Oprah Winfrey: According to some statistics, Oprah is the most influential woman in the world today. Her multi-award winning talk show was the highest-rated programme of its kind in history. Oprah is ranked as the richest African-American of the 20th century. However, Oprah’s journey was far from easy; she was abused as a child and grew up in poverty. Her dreams of working in television were nearly quashed early in her career when she was told that she was “unfit for TV”. Despite this, Oprah’s positive attitude remains constant:
“I don’t think of myself as a poor deprived ghetto girl who made good. I think of myself as somebody who from an early age knew I was responsible for myself, and I had to make good.” Oprah Winfrey
By allowing our children to struggle with real challenges, we are in effect, leaving them vulnerable to experiencing failure.
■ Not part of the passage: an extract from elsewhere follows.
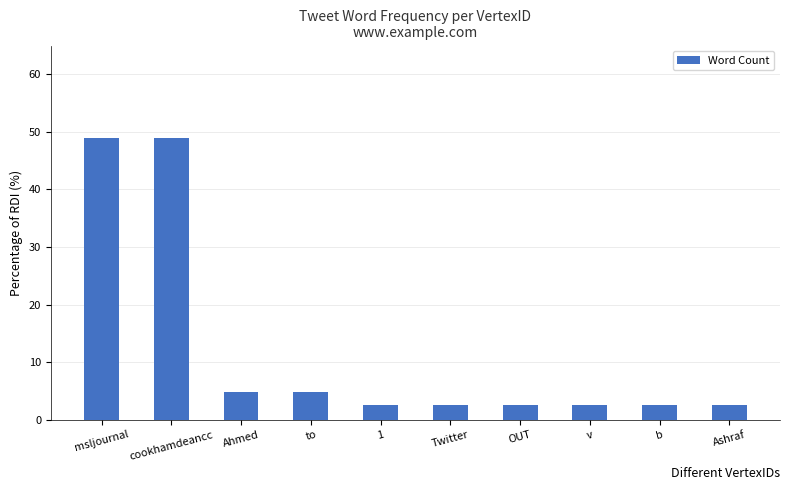

Which has a higher value, cookhamdeancc or v?

cookhamdeancc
This idea is abhorrent to most children and many parents. However, the lives of the remarkable people listed above, indicate that sometimes the path to success or eminence is littered with struggles and obstacles.
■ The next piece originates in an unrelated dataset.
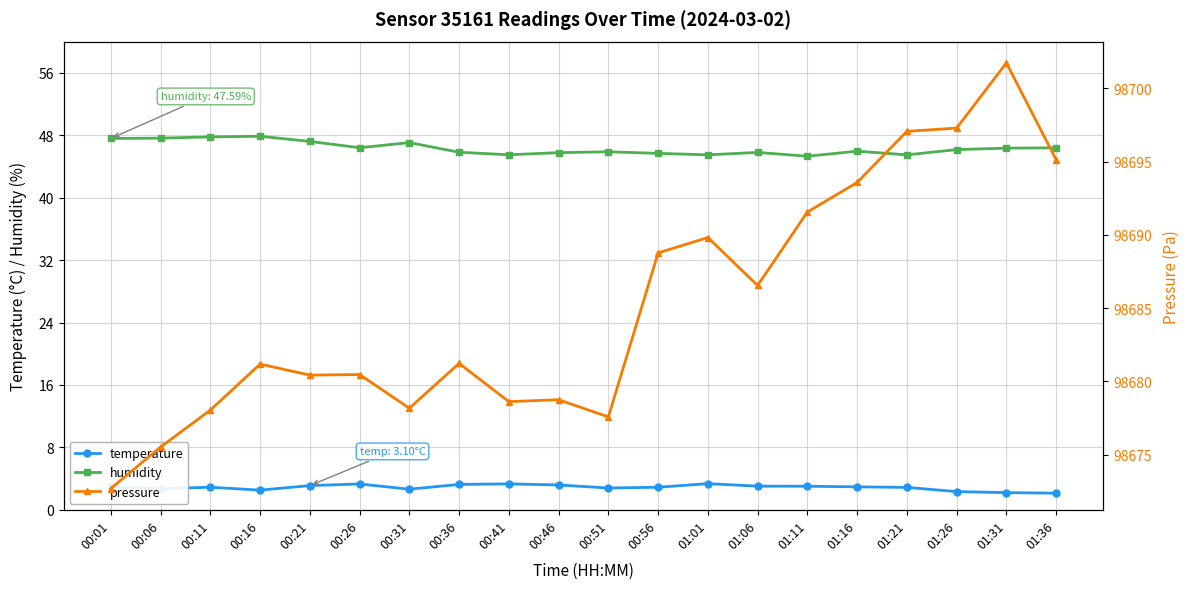

True or false: humidity and temperature intersect in this chart.

False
Recent research from the University of Buffalo also came to the same conclusion. They found that adults who had not experienced many struggles in early life were in fact less happy with their current lives compared with adults who had dealt with some degree of struggling. It was the act of pushing past their problems which taught the second group how to cope with future challenges and, more importantly, how to ask for help when they needed it. They gained a new-found confidence in knowing that they were able to overcome something which they once found difficult to cope with. This resulted in their current state of personal happiness; knowing that no matter what happens in later life, they will not only survive, but thrive.
Parenting by ‘fixing’ the problems our children face denies them the chance to experience what they require to build resilience/grit; that vital ingredient for coping with what life throws at them in the future. Unfortunately, this can lead to problems in adolescence and adulthood when they have to face challenges and struggles on their own – without knowing how to overcome them. By wanting to protect them, we are in fact doing the opposite as we are leaving them vulnerable and unable to cope when it is most needed.
Potential Plus UK urges parents to always support their children, but we also recognise that we must do our best to provide children with the challenges they need to encounter failure within a safe environment. As a society, we are taught from early on to avoid struggling and to fear failure. Paradoxically, this may be the very thing we need to start incorporating into our family lives so that our children can witness first hand that failing early on can help them succeed in later life.